Not long ago I was a guest on Real Time with Bill Maher, with one of America’s most prominent atheists. Wearing my clerical collar, I realized that I stood out among his guests. So I decided to announce to Bill that I, too, am an atheist. He seemed taken aback, so I explained that if we were talking about the God who hates poor people, immigrants, and gay folks, I don’t believe in that God either. Sometimes it helps to clarify our language.

Recapturing the language of morality from conservatives remains one of Barber’s chief preoccupations. It is often jarring to progressives accustomed to a less fraught rhetoric of gradual social and economic progress to hear someone describe contemporary conservatives as deeply immoral people who are motivated by greed and who are making a mockery of their professed religious convictions. But while the Moral Movement was fully underway before Donald Trump executed his takeover of the GOP and the conservative movement, it now seems even more appropriate to describe the right as seized by a frenzy of immoral greed when it’s headed by the great narcissist and business pirate whose campaign was fueled by cultural resentments and hatred of “losers.” But Barber won’t let Republicans hide behind Trump:

Trump is a symptom of a deeper moral malady. And if he was gone tomorrow or impeached tomorrow, the senators and the House of Representatives and Ryan and McConnell and Graham and all them would still be there. And what we have found, Amy, when we look at them, no matter how crazy they call him or names they call him or anger they get with him, it’s all a front, because at the end of the day, they might disagree with his antics, but they support his agenda.

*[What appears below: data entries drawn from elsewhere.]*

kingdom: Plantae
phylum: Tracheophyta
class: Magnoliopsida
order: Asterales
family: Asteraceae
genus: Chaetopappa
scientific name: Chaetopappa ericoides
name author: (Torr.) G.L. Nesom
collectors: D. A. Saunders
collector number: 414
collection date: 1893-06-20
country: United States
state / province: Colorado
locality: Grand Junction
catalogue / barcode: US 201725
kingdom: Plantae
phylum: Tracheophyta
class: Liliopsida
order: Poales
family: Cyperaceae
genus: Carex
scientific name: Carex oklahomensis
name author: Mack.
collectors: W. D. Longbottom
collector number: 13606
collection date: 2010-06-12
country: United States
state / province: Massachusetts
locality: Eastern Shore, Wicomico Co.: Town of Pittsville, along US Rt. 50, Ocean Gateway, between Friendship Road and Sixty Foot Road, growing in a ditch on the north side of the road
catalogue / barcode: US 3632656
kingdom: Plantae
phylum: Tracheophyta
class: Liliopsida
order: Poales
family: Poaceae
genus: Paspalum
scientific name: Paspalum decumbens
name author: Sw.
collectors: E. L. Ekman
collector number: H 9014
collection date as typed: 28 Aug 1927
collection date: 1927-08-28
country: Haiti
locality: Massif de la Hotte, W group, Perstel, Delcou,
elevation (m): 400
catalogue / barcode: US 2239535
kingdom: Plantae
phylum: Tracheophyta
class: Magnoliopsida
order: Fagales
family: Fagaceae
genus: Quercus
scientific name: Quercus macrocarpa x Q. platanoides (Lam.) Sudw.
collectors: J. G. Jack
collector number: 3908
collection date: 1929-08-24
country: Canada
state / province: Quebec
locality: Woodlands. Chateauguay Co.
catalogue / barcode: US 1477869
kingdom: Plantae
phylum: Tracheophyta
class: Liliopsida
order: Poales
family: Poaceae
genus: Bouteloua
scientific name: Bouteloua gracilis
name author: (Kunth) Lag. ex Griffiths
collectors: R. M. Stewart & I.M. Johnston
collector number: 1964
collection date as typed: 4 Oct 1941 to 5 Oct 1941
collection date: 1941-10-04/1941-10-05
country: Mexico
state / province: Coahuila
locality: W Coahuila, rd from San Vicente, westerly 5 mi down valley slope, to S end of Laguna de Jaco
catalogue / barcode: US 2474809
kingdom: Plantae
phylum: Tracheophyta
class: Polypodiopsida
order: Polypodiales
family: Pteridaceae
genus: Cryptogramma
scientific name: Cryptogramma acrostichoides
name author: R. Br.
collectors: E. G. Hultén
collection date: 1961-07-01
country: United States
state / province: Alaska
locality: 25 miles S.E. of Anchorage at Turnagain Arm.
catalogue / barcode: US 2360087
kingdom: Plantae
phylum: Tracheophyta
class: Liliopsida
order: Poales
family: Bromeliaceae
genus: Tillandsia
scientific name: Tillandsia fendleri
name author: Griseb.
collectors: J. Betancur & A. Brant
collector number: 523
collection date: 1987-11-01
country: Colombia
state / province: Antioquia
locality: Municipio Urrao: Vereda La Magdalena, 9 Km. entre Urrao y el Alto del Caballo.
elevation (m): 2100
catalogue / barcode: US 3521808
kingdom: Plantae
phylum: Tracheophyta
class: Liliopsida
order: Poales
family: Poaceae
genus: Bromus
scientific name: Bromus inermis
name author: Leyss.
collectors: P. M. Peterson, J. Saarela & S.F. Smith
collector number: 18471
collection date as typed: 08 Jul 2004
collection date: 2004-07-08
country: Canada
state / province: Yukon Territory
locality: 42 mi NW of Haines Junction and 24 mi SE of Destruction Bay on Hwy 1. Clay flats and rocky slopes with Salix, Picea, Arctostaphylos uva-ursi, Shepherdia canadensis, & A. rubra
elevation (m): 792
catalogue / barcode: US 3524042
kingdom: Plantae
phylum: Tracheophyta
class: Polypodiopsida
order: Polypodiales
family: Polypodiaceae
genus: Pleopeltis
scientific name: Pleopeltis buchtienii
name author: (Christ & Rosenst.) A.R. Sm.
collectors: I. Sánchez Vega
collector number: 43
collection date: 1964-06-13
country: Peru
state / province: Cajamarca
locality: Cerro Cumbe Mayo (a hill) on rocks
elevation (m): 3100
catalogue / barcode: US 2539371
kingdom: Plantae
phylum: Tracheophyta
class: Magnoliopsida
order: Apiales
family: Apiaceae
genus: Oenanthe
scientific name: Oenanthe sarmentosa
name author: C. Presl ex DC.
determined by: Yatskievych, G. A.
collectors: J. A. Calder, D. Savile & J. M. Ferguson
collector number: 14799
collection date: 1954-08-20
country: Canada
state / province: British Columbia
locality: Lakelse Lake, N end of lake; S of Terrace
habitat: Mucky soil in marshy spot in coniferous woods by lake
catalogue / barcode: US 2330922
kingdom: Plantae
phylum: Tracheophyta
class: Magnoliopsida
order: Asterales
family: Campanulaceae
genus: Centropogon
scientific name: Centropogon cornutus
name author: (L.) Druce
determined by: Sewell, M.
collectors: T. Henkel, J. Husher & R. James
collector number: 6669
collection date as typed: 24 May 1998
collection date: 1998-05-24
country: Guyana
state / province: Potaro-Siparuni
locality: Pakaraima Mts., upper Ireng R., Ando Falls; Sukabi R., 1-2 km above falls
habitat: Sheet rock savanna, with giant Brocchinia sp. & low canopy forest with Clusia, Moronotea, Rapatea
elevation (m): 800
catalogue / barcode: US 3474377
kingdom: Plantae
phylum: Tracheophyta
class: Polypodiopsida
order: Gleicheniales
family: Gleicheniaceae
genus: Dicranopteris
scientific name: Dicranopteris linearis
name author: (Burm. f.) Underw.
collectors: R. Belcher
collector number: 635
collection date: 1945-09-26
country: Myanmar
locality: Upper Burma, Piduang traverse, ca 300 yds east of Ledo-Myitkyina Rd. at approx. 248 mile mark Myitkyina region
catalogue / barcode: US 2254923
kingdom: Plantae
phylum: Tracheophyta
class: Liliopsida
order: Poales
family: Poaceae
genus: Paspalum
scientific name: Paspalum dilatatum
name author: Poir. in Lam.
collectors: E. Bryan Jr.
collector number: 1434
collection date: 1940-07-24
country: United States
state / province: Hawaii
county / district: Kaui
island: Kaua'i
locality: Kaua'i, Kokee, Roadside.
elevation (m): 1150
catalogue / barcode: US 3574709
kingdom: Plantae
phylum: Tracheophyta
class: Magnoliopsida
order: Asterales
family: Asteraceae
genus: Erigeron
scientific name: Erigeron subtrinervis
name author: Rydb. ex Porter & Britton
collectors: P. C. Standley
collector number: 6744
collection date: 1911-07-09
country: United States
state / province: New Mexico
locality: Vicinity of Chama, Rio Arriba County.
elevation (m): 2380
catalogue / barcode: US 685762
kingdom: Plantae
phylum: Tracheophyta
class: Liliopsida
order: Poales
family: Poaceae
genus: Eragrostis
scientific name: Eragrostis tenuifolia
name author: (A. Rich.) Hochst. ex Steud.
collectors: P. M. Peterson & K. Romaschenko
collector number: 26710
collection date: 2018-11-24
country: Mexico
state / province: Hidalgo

Even as Democrats fight to thwart Trump and his party in the 2018 midterms, the Poor People’s Campaign will be seeking to set a higher standard for what comes after Trump and how voters measure both parties. Barber calls the organization that will be running that campaign Repairers of the Breach, which aims at nothing less than “to redeem the heart and soul of our country.” That means convincing people used to thinking of “morality” as about enforcing sexual codes and keeping women under control to instead think first about how Americans treat the poor and oppressed. It’s hardly the first such effort, as we will recall during commemorations of Martin Luther King’s life and legacy. But it’s a psychological tonic for all those who read sacred texts and long for prophetic voices seeking justice for the afflicted rather than comfort for the powerful.